The only time someones ever written about me was in a blog post about how shitty i was as a person in general lol
Im sorry for possessing emotions. Im actively trying to suppress them
Why do i feel so angry?? WHY DO I FEEL LIKE GARBAGE IM GONNA EXPLODE
How do i regain my self worth
I wrote this poem over a year ago and i dont think anyones seen it but its very relevant to how i feel now. Between that period and now i became okay. It gives me hope that i can be okay again. I can give myself hope. Here is the poem:
I cannot help but notice that my inspiration to write leaks from the holes that have been punctured into my heart and mind.
And I am left wondering:
What am I if not the result of a past that has turned my pastimes into coffins that bare my dead pleasures?

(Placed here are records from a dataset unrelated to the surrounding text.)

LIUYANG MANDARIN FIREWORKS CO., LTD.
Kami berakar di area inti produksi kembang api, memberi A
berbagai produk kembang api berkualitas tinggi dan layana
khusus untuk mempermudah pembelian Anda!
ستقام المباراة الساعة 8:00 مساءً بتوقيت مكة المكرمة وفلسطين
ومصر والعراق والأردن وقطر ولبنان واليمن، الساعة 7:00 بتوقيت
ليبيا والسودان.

What am I if not a visitor that grieves over the graves of my hobbies?
I used to write,
But the dates on my poems mark their expiration and I’m out of stock.
I used to read,
But I open my closet and look at a graveyard of books completed and books unfinished.
I used to be athletic,
But now I get my exercise from walking aimlessly around the city I call my home.
Though I have a goal to revive the dead.
This is my attempt to write, albeit triggered by the memory of my losses;
I have new books, though they’ve either been abandoned or untouched;
And I try to find destinations for my walks, but I still end up going in circles.
I have skills too:
I have a decent vocabulary, though I’m still struggling to explain.

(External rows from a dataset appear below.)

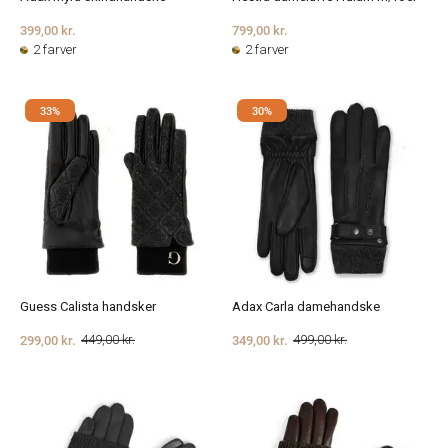
399,00 kr.
799,00 kr.
2 farver
2 farver
33%
30%
Guess Calista handsker
Adax Carla damehandske
299,00 kr.
349,00 kr.
449,00 kr.
499,00 kr.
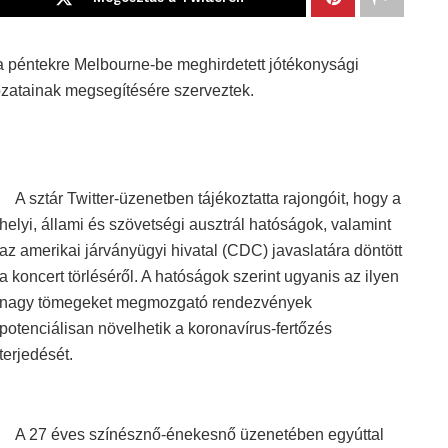
 péntekre Melbourne-be meghirdetett jótékonysági
dozatainak megsegítésére szerveztek.
A sztár Twitter-üzenetben tájékoztatta rajongóit, hogy a
helyi, állami és szövetségi ausztrál hatóságok, valamint
az amerikai járványügyi hivatal (CDC) javaslatára döntött
a koncert törléséről. A hatóságok szerint ugyanis az ilyen
nagy tömegeket megmozgató rendezvények
potenciálisan növelhetik a koronavírus-fertőzés
terjedését.
A 27 éves színésznő-énekesnő üzenetében egyúttal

I can converse about the phenomena I’ve learned, yet what I know about them is not enough to be useful.
And I can navigate through the city, but I still have no where to go.
So what am I?
What am I if not an unfinished project I myself have abandoned because it’s too much work?
What am I if not a lazy web of organs that fester and rot during the wasted time I devote to my worn out goal?

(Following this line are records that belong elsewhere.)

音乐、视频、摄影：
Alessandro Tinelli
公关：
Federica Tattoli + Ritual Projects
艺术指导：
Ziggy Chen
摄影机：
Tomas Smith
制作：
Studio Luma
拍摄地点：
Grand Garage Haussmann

And what am I if not the set of unfortunate skills I am trying to employ to tell the world that I am nothing?
Today i realized that although im generally okay, im just demotivated from doing a lot of regular things. Its fueled by the fact that ive lost so many friends recently. Im making new friends but i have a long way to go before i can feel comfortable. Idk its probably not even that though. I just dont feel passionate about anything. I feel so lame and useless. I feel so dumb and immature. I have so much anxiety concerning my future and im not investing enough energy in fixing it. Im not investing enough energy in anything. It feels like i dont deserve to be alive. Who the fuck am i? Why am i not as present as i used to be? Why do i feel this weak? Why did i allow myself to become like this? Im just so dissatisfied with everything in my life. Everything. Im not satisfied with my academics. Im not satisfied with my family. Friends? Lol it doesnt even matter how i feel seeing how disposable i am to everyone. Idk i just want university to start again so i can perhaps isolate myself and just be... more okay than i am now.